───── Task inputs
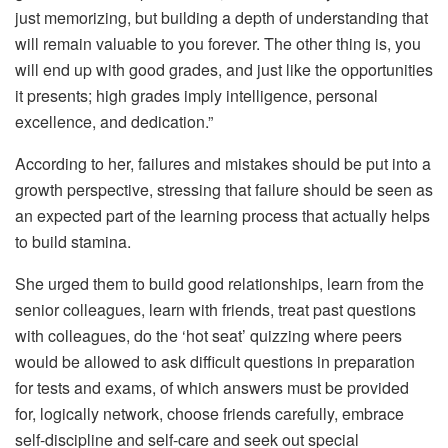
just memorizing, but building a depth of understanding that
will remain valuable to you forever. The other thing is, you
will end up with good grades, and just like the opportunities
it presents; high grades imply intelligence, personal
excellence, and dedication.”
According to her, failures and mistakes should be put into a
growth perspective, stressing that failure should be seen as
an expected part of the learning process that actually helps
to build stamina.
She urged them to build good relationships, learn from the
senior colleagues, learn with friends, treat past questions
with colleagues, do the ‘hot seat’ quizzing where peers
would be allowed to ask difficult questions in preparation
for tests and exams, of which answers must be provided
for, logically network, choose friends carefully, embrace
self-discipline and self-care and seek out special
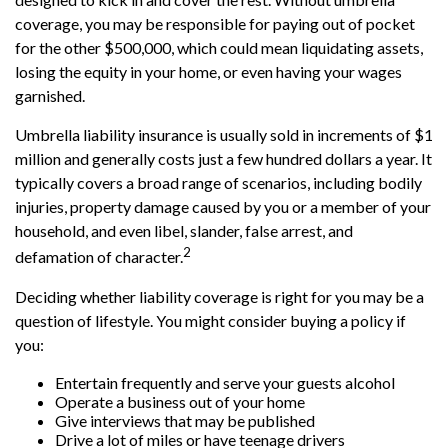
coverage, you may be responsible for paying out of pocket
for the other $500,000, which could mean liquidating assets,
losing the equity in your home, or even having your wages
garnished.
Umbrella liability insurance is usually sold in increments of $1
million and generally costs just a few hundred dollars a year. It
typically covers a broad range of scenarios, including bodily
injuries, property damage caused by you or a member of your
household, and even libel, slander, false arrest, and
2
defamation of character.
Deciding whether liability coverage is right for you may be a
question of lifestyle. You might consider buying a policy if
you:
Entertain frequently and serve your guests alcohol
Operate a business out of your home
Give interviews that may be published
Drive a lot of miles or have teenage drivers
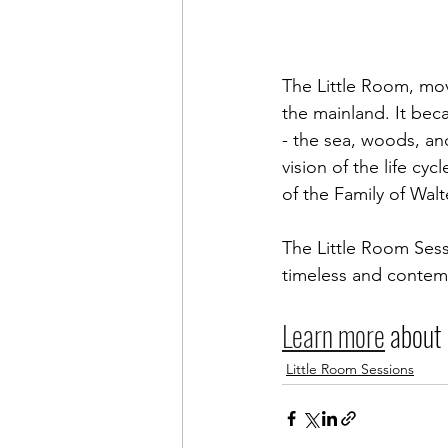
The Little Room, mov
the mainland. It beca
- the sea, woods, an
vision of the life cy
of the Family of Wal
The Little Room Sess
timeless and contem
Learn more
 about
Little Room Sessions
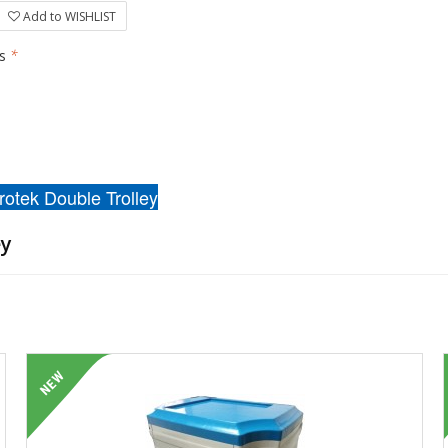
Add to WISHLIST
rs
*
rotek Double Trolley
ey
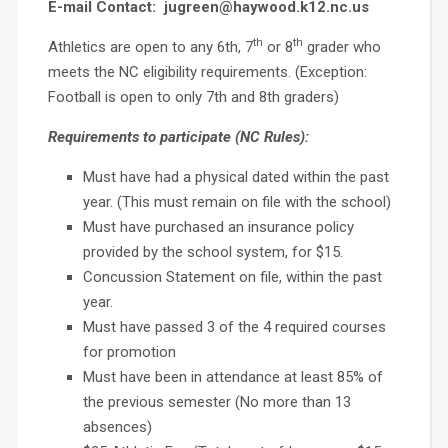
E-mail Contact: jugreen@haywood.k12.nc.us
th
th
Athletics are open to any 6th, 7
or 8
grader who
meets the NC eligibility requirements. (Exception:
Football is open to only 7th and 8th graders)
Requirements to participate (NC Rules):
Must have had a physical dated within the past
year. (This must remain on file with the school)
Must have purchased an insurance policy
provided by the school system, for $15.
Concussion Statement on file, within the past
year.
Must have passed 3 of the 4 required courses
for promotion
Must have been in attendance at least 85% of
the previous semester (No more than 13
absences)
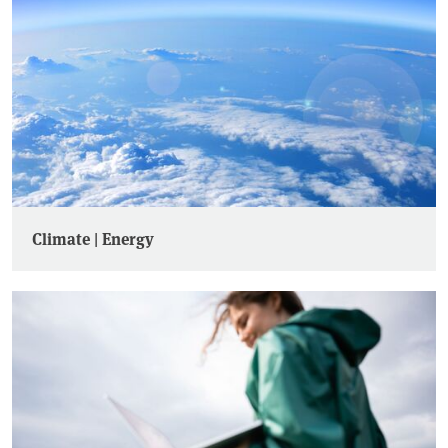
Climate | Energy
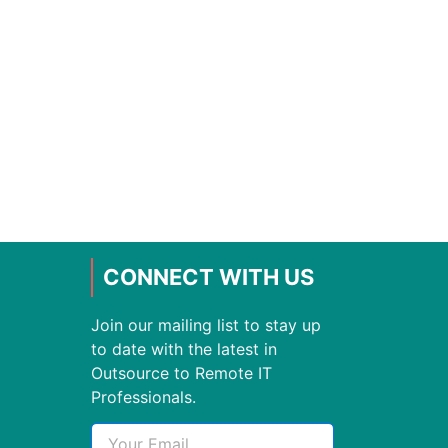
CONNECT WITH US
Join our mailing list to stay up
to date with the latest in
Outsource to Remote IT
Professionals.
──────────
**What to produce**:
Rewrite the lines from the one containing "CONNECT WITH US" through the end of the material as a numbered list, leaving out any blank lines.

**Exercise result**:
1. CONNECT WITH US
2. Join our mailing list to stay up
3. to date with the latest in
4. Outsource to Remote IT
5. Professionals.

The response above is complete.